→ **Exercise set**
• a. In the album review, rewrite everything from "She doesn’t leave" down to "deftly played neo-Victoriana.", changing "geisha" to "siren".
• b. Write what comes next in the review of Cathy Davey's new album, picking up from where it stops.

*** Opening Source passage ***

- Music
- 10 May 10
The Irish Bjork goes widescreen on epic new LP
Villagers, the Divine Comedy, Josh Ritter... There’s something in the ether that has caused Irish or honorary-Irish songwriters to disregard the boundaries of the solo acoustic or four-square band set-up, rewrite history without the Beatles and the Stones, and start thinking cinematic.
Like her former collaborator Conor J O’Brien, Cathy Davey opens her new album with a widescreen epic. ‘The Nameless’ is undoubtedly one of the most ambitious tunes you’ll hear all year, an Elizabethan/Appalachian ghost ballad bedecked with bells, drum taps, twangy guitars and choral section that rescues PJ’s White Chalk urchin from Michel Faber’s gutter and dresses her as a madame in a supernatural spaghetti western. Big and mythic and Morricone-esque, it might yet soundtrack Kill Bill III.
She doesn’t leave it there. Davey’s songs seem to derive from at least three different timezones, a transglobal curiosity not far removed from Kate Bush’s trailblazing early albums. ‘Army Of Tears’ pits vocal melodrama against stabbing strings and a three-tiered backdrop of harmonies, while ‘In He Comes’ delicately places a geisha vocal over deftly played neo-Victoriana.

*** Closing Source passage ***
*** Opening Extracted records ***

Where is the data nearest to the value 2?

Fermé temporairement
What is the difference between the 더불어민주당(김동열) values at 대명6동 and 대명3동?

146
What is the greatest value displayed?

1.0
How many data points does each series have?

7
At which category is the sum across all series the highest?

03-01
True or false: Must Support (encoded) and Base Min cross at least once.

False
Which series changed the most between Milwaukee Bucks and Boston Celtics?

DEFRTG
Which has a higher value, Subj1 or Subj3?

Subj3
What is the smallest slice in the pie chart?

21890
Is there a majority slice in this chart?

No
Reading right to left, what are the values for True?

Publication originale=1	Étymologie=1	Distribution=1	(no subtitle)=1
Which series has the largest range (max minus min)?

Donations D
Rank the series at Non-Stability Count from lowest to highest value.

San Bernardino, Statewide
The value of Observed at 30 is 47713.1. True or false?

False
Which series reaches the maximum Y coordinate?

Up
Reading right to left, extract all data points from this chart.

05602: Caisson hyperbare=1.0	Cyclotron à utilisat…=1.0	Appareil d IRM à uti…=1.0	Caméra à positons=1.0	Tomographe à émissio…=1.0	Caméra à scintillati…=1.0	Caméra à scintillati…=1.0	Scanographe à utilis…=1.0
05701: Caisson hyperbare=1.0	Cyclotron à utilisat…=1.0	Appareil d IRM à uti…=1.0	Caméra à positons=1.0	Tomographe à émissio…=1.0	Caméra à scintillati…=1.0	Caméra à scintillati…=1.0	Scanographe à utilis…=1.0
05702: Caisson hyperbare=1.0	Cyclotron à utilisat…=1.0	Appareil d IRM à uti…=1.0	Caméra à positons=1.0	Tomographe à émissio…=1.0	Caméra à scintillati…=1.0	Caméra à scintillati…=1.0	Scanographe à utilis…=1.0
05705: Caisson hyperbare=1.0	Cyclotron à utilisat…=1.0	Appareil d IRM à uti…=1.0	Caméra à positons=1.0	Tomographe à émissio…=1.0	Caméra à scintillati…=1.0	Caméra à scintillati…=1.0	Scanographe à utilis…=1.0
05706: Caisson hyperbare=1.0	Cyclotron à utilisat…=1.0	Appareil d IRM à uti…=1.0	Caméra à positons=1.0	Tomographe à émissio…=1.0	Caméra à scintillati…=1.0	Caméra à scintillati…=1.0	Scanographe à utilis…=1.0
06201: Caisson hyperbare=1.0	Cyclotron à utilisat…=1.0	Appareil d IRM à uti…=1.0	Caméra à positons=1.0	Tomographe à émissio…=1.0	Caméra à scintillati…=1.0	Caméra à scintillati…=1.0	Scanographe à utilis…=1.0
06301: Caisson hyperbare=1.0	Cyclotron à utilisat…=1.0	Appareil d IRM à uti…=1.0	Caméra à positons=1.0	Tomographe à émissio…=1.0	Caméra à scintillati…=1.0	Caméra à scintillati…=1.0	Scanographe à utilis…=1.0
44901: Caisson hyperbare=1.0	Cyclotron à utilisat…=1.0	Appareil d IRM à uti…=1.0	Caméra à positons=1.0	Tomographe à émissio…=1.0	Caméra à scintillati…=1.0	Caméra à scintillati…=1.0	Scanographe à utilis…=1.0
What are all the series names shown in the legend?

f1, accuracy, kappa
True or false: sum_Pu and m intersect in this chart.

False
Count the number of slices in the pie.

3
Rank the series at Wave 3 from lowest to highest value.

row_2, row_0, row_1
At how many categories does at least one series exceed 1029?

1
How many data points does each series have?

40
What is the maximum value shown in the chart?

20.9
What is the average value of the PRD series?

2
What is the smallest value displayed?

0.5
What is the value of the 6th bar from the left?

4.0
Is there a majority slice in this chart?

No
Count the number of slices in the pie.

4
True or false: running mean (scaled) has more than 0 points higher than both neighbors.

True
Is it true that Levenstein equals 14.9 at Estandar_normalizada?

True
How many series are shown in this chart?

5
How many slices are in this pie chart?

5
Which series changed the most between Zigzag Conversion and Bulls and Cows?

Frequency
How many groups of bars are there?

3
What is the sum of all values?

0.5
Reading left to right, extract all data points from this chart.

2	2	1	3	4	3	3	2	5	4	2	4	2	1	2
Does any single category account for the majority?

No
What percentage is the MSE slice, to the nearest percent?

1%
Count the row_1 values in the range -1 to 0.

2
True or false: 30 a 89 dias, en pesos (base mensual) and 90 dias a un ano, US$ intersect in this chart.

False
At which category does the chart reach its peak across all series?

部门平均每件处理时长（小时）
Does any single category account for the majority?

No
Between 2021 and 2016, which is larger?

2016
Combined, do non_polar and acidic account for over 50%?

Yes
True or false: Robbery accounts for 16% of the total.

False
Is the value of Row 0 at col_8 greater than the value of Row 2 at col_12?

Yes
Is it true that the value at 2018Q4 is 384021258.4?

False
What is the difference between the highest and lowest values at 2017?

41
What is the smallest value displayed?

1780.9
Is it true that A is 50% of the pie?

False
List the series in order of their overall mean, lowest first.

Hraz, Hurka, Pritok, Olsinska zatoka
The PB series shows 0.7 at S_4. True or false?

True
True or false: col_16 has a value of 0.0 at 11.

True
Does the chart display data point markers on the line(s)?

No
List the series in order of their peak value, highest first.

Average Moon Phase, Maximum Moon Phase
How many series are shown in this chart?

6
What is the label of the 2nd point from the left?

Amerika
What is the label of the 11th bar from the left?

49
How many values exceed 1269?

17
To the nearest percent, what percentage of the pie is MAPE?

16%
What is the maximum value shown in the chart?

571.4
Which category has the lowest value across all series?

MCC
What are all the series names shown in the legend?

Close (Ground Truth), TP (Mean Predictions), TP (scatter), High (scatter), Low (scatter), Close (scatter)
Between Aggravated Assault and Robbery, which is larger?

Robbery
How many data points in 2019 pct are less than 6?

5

*** Closing Extracted records ***

→ **Answers for each item**
• a.
She doesn’t leave it there. Davey’s songs seem to derive from at least three different timezones, a transglobal curiosity not far removed from Kate Bush’s trailblazing early albums. ‘Army Of Tears’ pits vocal melodrama against stabbing strings and a three-tiered backdrop of harmonies, while ‘In He Comes’ delicately places a siren vocal over deftly played neo-Victoriana.

• b.
And yes, we do hear a single. ‘Little Red’ echoes Talking Heads in the same way ‘Reuben’ tipped a wink to Elvis’s ‘Marie’s the Name’. Like the aforementioned Villagers record, there’s something very 1950s-according-to-Lynch-and-Badalamenti going on here. ‘Dog’ is a Shirelles melody hitched to a ramshackle alt-rock shuffle, ‘Bad Weather’ a quietly show-stopping torch tune somewhere between Mary Margaret and Peggy Lee, and ‘The Touch’ drapes a slinky vocal across an ‘It’s A Man’s Man’s Man’s World’ baby grand.
And she doesn’t let up for the last act: The Nameless concludes with a lovely (and lovelorn) three-song dream-pop suite – ‘Lay Your Hand’, ‘Universe Tipping’ and ‘End of the End’ – that’s nothing short of exquisite.
With 2007’s Tales of Silversleeve, Cathy Davey found her voice. Now she’s found her sound, a sort of quasi-classical sci-fi folk-pop underpinned by a bit of burlesque bump and grind, flavoured with a coy (as opposed to arch) theatricality. Praise be for little wonders.